Task to carry out →
Scan the listing for "Scotch" and copy out each line that has it.

Input data →
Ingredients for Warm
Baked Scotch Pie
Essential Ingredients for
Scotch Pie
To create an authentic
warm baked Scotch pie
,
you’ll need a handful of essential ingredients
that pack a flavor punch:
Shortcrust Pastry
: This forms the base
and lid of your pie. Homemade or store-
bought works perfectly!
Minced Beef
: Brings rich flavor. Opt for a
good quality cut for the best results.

Finished exercise →
Baked Scotch Pie
Scotch Pie
warm baked Scotch pie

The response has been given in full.